▸ **GIVEN EXERCISE**:
Extend the email reply about running Mesa's pipeline stages on parallel threads, starting right after its final sentence.

▸ **TEXT PROVIDED**:
On Fri, 29 Nov 2002 11:15:19 +0000
José Fonseca <[EMAIL PROTECTED]> wrote:

> On Fri, Nov 29, 2002 at 10:19:52AM +0100, Felix Kühling wrote:
> > Hi,
> > 
> > I got pretty excited about this idea and spent some more thought on it.
> > I'm going to share my insights in this mail. Any comments are
> > appreciated.
> > 
> > First some high level considerations. Having each pipeline stage in a
> > separate thread would lead to a large number of threads (e.g. 9 in the
> > case of the radeon driver). Most of the pipeline stages take rather
> > short time so that the extra overhead of multi threading and
> > synchronization could have a significant impact. Alternatively one could
> > use a fixed number N of threads and schedule pipeline stages on them,
> > the main thread and N-1 "free" threads. If a "free" thread is available
> > the next pipeline stage would be executed on that thread and the OpenGL
> > client could continue on the main thread without waiting for all
> > pipeline stages to complete. Note that on a non-SMP system there would
> > be only the main thread which is equivalent to how the pipeline is
> > currently executed.
> 
> I think that one thing that must be thought is whether the parallelism
> should be in the pipeline stages or in the pipeline data, i.e., if we

I am not sure I understand the difference. The idea of a pipeline is
that you split the tasks performed on data into several stages. Mesa
does this part already. Then while one package is in stage 1 another one
can be processed in stage 2 at the same time. So I think I have
parallelism both in pipeline data and the stages.

▸ **DATASET SECTION**:

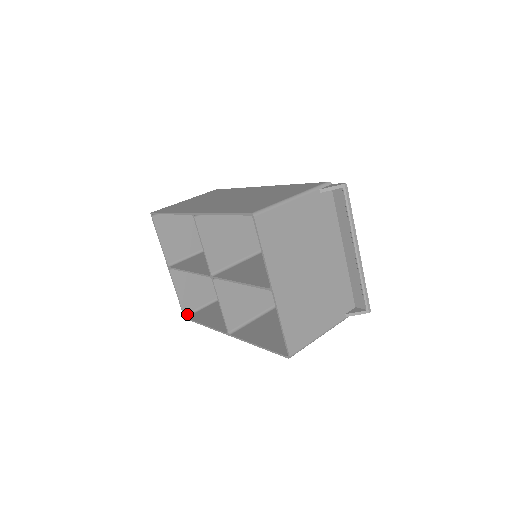
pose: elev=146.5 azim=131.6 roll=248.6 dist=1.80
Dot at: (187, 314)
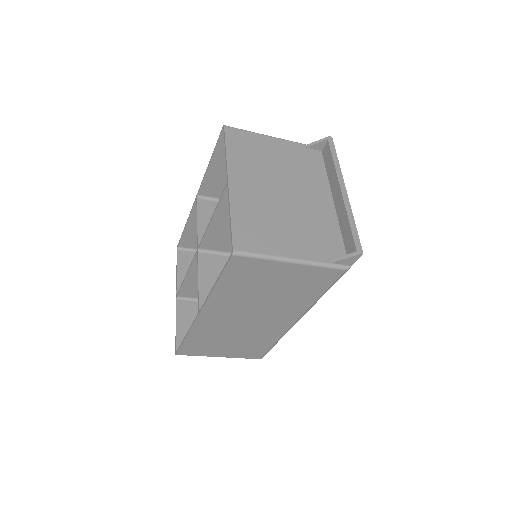
Dot at: occluded
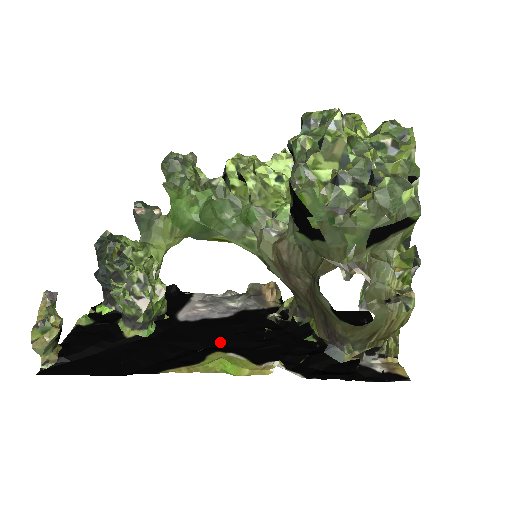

▸ **FINAL ANSWER**:
> should partition a stage for each thread (as you're suggesting), or if
> there is enough data running through the pipeline making it worth to
> have to a whole pipeline for each thread, each processing a part of the
> primitives.

Having one thread for each pipeline stage was my first idea. The
alternative approach I tried to explain could be implemented in a way
that, once data is processed by a free thread, it runs through all
remaining pipeline stages in that same thread. Only, if no free thread
is available, processing starts on the main thread.

Still semaphores have to be used to synchronize the threads (including
the main thread) so that data packets cannot "overtake" each other. In the
end, the drawing has to occur in the same order as data was fed into the
pipeline.

> The later is the approach taken e.g., in chromium
> http://chromium.sourceforge.net , but actually I don't know if for any
> application besides scientific visualization a pipeline handles so many
> primitives at a time. For applications such as games, state changes (like
> texture changes) seem to happen too often for that.

I just had a look at their web page. They take a very different approach
to parallelizing the rendering task. They are targeting clusters,
not SMP systems.

> > There are some functions that would have to flush the pipeline. I'm
> > thinking of glXSwapBuffers and glFinish. There might be more (functions
> > that access the color or z-buffers directly). Extra care has to be taken
> > if there are several pipeline stages which access the color or z-buffers
> > like a hardware rendering stage + a software rendering stage for
> > fallbacks. I'll call them "drawing" stages. They have to be executed one
> > at a time and in the correct order. This can be ensured by flushing all
> > higher pipeline stages before running a drawing stage. I'm not sure if
> > textures would require any special attention. I'd have to read a bit
> > more about that.
> > 
> > If several pipeline stages are running at the same time for different
> > vertex buffers, they have to work with separate copies of the GLcontext
> > reflecting the state at the time the buffer was fed into the pipeline.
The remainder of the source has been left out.